**ACTION ITEM**
Continue the email on religious thin skulls, starting right after its final sentence.

**PASSAGE PROVIDED**
════════════════

Subject: Religious thin skulls

 

Dear Neil,

Your comments are very helpful, but I'm still looking for a negligence case on this point.

I need to support the claim that the confinement counts as a harm in the context of negligence. I'm not entirely comfortable relying on false imprisonment here because I've come up against the response that doing so collapses the distinction between trespass and negligence. So I am looking for a case in which negligence, similar to that in Friedman, has led to the accidental confinement of a plaintiff and the plaintiff was awarded damages for that confinement. In short, is negligently depriving a person of their freedom actionable in itself?

Most people that I've spoken with have answered "yes". But I seem to need a case that supports this claim. And no one has been able to think of a specific case that confirms it.

I agree with your other comments on the issue of foreseeability, but I can't set aside the issue of whether confinement counts as a harm. I need to be able to speak to other cases where a plaintiff's religious response to confinement results in a physical injury; in other cases of this type it may or may not be the case that the decision to jump would be foreseeable (predictable non-religious reasons for jumping or incurring the injury might not be present).

════════════════

**RECORD EXTRACTS**
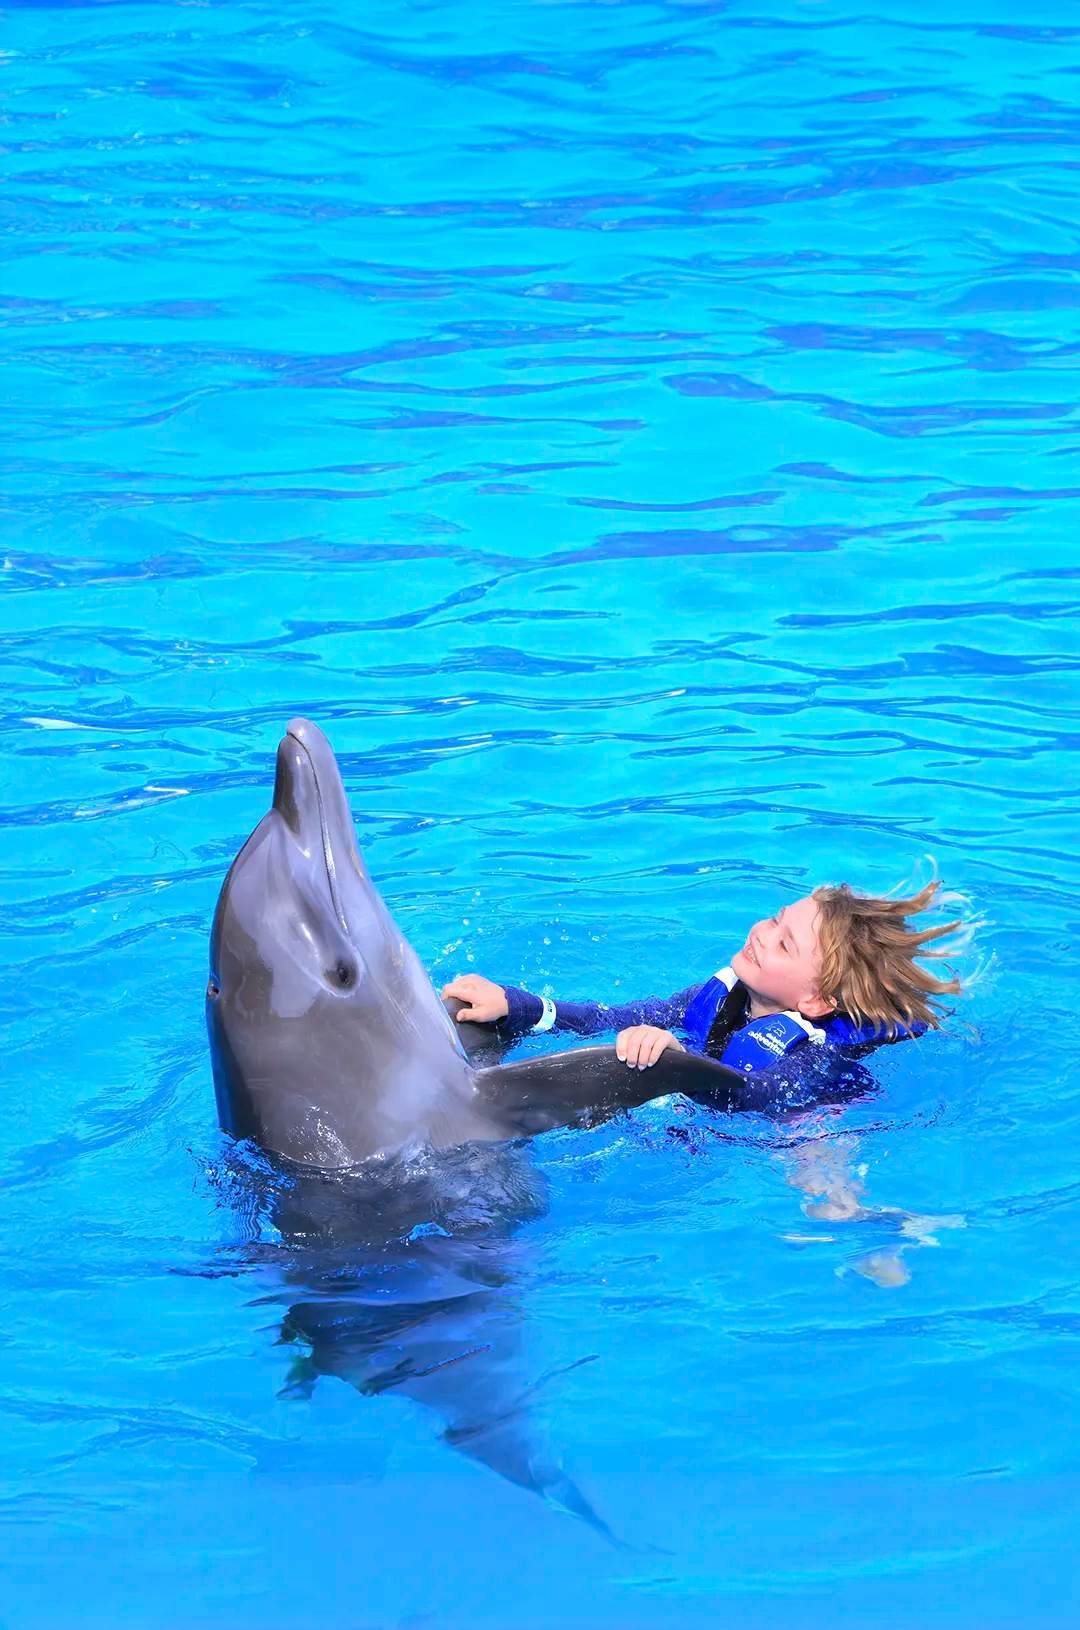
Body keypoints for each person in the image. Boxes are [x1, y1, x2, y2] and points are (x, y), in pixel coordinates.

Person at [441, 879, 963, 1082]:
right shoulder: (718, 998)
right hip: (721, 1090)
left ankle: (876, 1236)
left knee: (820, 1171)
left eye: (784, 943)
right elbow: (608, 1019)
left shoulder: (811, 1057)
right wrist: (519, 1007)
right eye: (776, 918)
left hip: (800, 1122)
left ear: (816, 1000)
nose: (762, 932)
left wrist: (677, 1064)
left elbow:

════════════════

**FINAL ANSWER**
 

Regards,
Marc

Quoting Neil Foster:

Dear Marc et al;

Two quick thoughts -

(1) At the risk of stating the obvious, the tort of false imprisonment recognises "confinement" as an actionable wrong. Has a court ever applied the "eggshell skull" rule to a false imprisonment case in determining the amount of damages? I would have thought so - eg the obvious case of someone who is claustrophobic being shut up in a small room. But I'm not aware of any specific cases. However, it may be worth noting that the eggshell skull rule has been applied outside the area of negligence and outside the question of traditional physical injury. In McColl v Dionisatos [2002] NSWSC 276 Young CJ in Eq applied the rule in a claim based on nuisance for property damages - see eg paras [27]-[38].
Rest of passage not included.